The size of a blue-faced finch is about 125–130 mm in length. The male finch’s upper pares and wings are grass-green, the outer flight feathers are dusky; the rump and upper tail coverts are dull crimson; and the tail is olive-brown, edged with a dull scarlet. The face and forehead are cobalt-blue. Underparts are all light grass-green with a golden-olive tinge and thighs. The eyes are dark brown, with black bill and brown feet. The female finch is slightly duller than the male; it is less blue. However, the immature bird is a little dull green all over, including its face, which is paler grayer-green below; its bill is dusky grey. The Blue-faced Finch call is a short, high-pitched single reedy chirp; that is communication and identity call is a low trill. The song of Blue-Faced Finch is two series of high-pitched trills, followed by a single whistle that falls, then rises at the end that is soft and spaced out.
The breeding and nesting seasons are November–April, in the wet and pre-wet seasons. The bird builds a nest, that is pear-shaped or rounded with a side entrance near the center of each side, 250mm long, 150mm wide, and 150mm high, of moss, fern rootlets, fungus, and vines, or plant down; lined with soft grasses; placed in foliaged forks in trees and shrubs, usually within a few meters of the ground but sometimes up to 7 meters or more.

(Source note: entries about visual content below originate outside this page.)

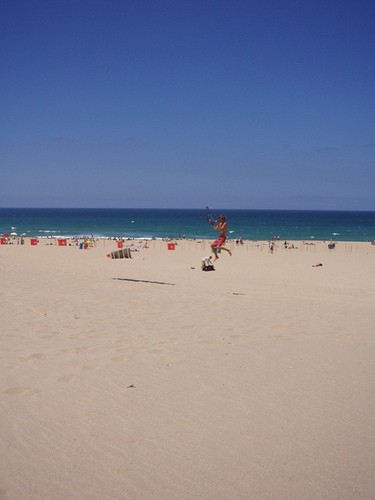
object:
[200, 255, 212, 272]
man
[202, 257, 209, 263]
white shirt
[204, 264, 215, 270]
something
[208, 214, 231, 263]
boy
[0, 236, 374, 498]
beach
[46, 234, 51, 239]
chair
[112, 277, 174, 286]
shadow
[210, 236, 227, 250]
shorts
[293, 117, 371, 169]
white clouds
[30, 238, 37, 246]
red barrels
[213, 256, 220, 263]
bare feet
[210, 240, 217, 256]
legs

The clutch contains 3 to 4; pure white color eggs, that are oval in shape and about I8 x I3 mm. The incubation period is about 13–14 days, for both sexes. As per the distribution record, it is uncommon in Australia; in grassy glades in the rainforest and coastal plains and foothills of northeastern Queensland, between Helenvale and Ravenshoe on tablelands and the adjacent coast. It is also found in New Guinea, Celebes, Moluccas, Soloman Islands, Caroline Islands, New Hebrides, and the Loyalty Islands. There are ten races, only one in Australia and Papua New Guinea.